Wednesday 3 August 2016

Too easily ensnared by ignorance

When I moved into this house 30 years ago, one of the first curios which I noticed the previous owners had left behind, hanging on a shed wall, was a what looked like a piece of scrap metal with jagged edges and the remains of a powerful spring. It was covered in rust and cobwebs and obviously hadn’t been used for years. I took a closer look, dusted it down, and realised it was a gin trap.


 These have been outlawed for nearly 60 years, their fearsome jaws being responsible for the indiscriminate, slow, agonising deaths of wildlife for the previous century and a half.

I was reminded of this when Parliament last week took the rare trouble to debate a rural issue, and spent just over an hour talking about the use of snares.

A snare is a thin wire noose intended to catch animals around the neck, rather like a lasso. There are two types: the self-locking snare, which is not legal, tightens around the animal the more it struggles. Even when the animal ceases to struggle, the device is still tightened and causes serious injury and death.
A “free-running” snare is still currently legal. If it is operating properly, it should relax when the animal stops pulling, allowing the operator returns to kill the animal, usually by shooting, or release it if the snare has not caught the right quarry.

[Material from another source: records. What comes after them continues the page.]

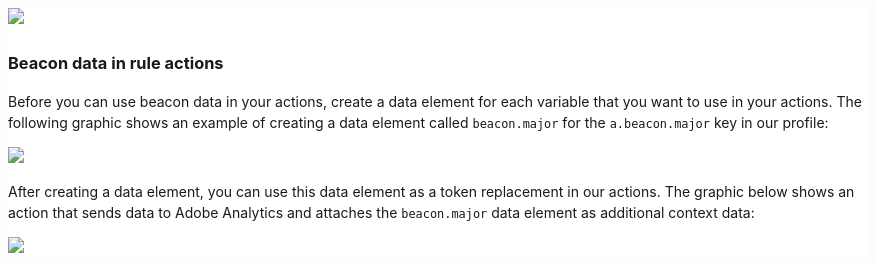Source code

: ![](../../.gitbook/assets/beacon-rule.png)

### Beacon data in rule actions

Before you can use beacon data in your actions, create a data element for each variable that you want to use in your actions. The following graphic shows an example of creating a data element called `beacon.major` for the `a.beacon.major` key in our profile:

![](../../.gitbook/assets/beacon-data-element.png)

After creating a data element, you can use this data element as a token replacement in our actions. The graphic below shows an action that sends data to Adobe Analytics and attaches the `beacon.major` data element as additional context data:

![](../../.gitbook/assets/beacon-token-replacement.png)

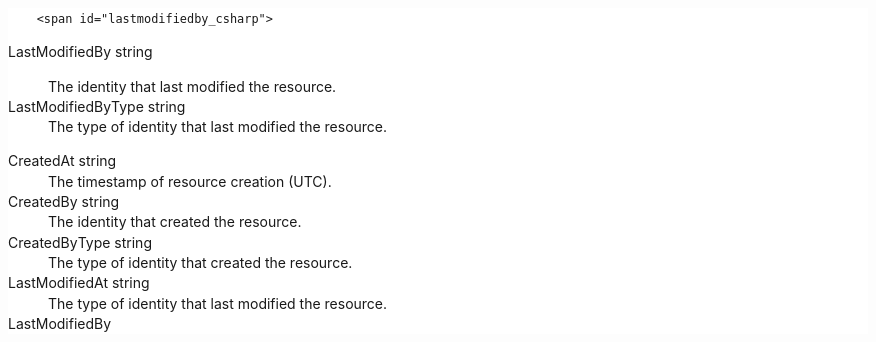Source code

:         <span id="lastmodifiedby_csharp">
<a data-swiftype-name="resource-property" data-swiftype-type="text" href="#lastmodifiedby_csharp" style="color: inherit; text-decoration: inherit;">Last<wbr>Modified<wbr>By</a>
</span>
        <span class="property-indicator"></span>
        <span class="property-type">string</span>
    </dt>
    <dd>The identity that last modified the resource.</dd><dt class="property-optional"
            title="Optional">
        <span id="lastmodifiedbytype_csharp">
<a data-swiftype-name="resource-property" data-swiftype-type="text" href="#lastmodifiedbytype_csharp" style="color: inherit; text-decoration: inherit;">Last<wbr>Modified<wbr>By<wbr>Type</a>
</span>
        <span class="property-indicator"></span>
        <span class="property-type">string</span>
    </dt>
    <dd>The type of identity that last modified the resource.</dd></dl>
</pulumi-choosable>
</div>

<div>
<pulumi-choosable type="language" values="go">
<dl class="resources-properties"><dt class="property-optional"
            title="Optional">
        <span id="createdat_go">
<a data-swiftype-name="resource-property" data-swiftype-type="text" href="#createdat_go" style="color: inherit; text-decoration: inherit;">Created<wbr>At</a>
</span>
        <span class="property-indicator"></span>
        <span class="property-type">string</span>
    </dt>
    <dd>The timestamp of resource creation (UTC).</dd><dt class="property-optional"
            title="Optional">
        <span id="createdby_go">
<a data-swiftype-name="resource-property" data-swiftype-type="text" href="#createdby_go" style="color: inherit; text-decoration: inherit;">Created<wbr>By</a>
</span>
        <span class="property-indicator"></span>
        <span class="property-type">string</span>
    </dt>
    <dd>The identity that created the resource.</dd><dt class="property-optional"
            title="Optional">
        <span id="createdbytype_go">
<a data-swiftype-name="resource-property" data-swiftype-type="text" href="#createdbytype_go" style="color: inherit; text-decoration: inherit;">Created<wbr>By<wbr>Type</a>
</span>
        <span class="property-indicator"></span>
        <span class="property-type">string</span>
    </dt>
    <dd>The type of identity that created the resource.</dd><dt class="property-optional"
            title="Optional">
        <span id="lastmodifiedat_go">
<a data-swiftype-name="resource-property" data-swiftype-type="text" href="#lastmodifiedat_go" style="color: inherit; text-decoration: inherit;">Last<wbr>Modified<wbr>At</a>
</span>
        <span class="property-indicator"></span>
        <span class="property-type">string</span>
    </dt>
    <dd>The type of identity that last modified the resource.</dd><dt class="property-optional"
            title="Optional">
        <span id="lastmodifiedby_go">
<a data-swiftype-name="resource-property" data-swiftype-type="text" href="#lastmodifiedby_go" style="color: inherit; text-decoration: inherit;">Last<wbr>Modified<wbr>By</a>
</span>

The disadvantage of a legal free-running snare is that it can in many circumstances act like a self-locking snare, particularly if it becomes kinked or rusty.
As usual, it was a Labour MP from the not-particularly-rural constituency of Lewisham West and Penge who sought to bring the matter up. Jim Dowd wants to ban snares because of the “continued suffering caused to thousands of animals every year.”
Mr Dowd’s motion was not put to a vote and he was fobbed off with the usual junior ministerial response of a promise to look into it.
For a news reporter like me, the real value of such debates is that an army of Parliamentary researchers and special advisors have done all the hard work and established some interesting facts. For example, DEFRA’s independent working group on snares concluded in 2005 that it would be difficult to reduce non-target catches to less than 40%.
Four years ago, DEFRA reported that 260,000 snares were still in use in England and Wales. 

DEFRA’s field studies found that the intended targets were mainly foxes, but that these accounted for only 25% of all victims. The other 75% included hares (33%); badgers (26%)—both of these are protected species—and a further 14% described as “other.”
That is almost a quarter of a million animals, including deer and domestic pets such as cats and dogs, captured every year.
As Mr Dowd told his Parliamentary colleagues: “Most snares cause extreme suffering to animals and often lead to a painful, lingering death. Animals caught in snares suffer huge stress and can sustain horrific injuries. Snares can cause abdominal, chest, neck, leg and head injuries to animals. Some animals get their legs caught in snares and end up with the wire cutting through to the bone. Such animals may attempt to escape by gnawing off their own limbs.”
My gin trap still hangs on the shed wall, having collected a further 30 years of rust and cobwebs, and maybe one day I will take a wire brush and clean it up properly. It might be worth a few bob on eBay.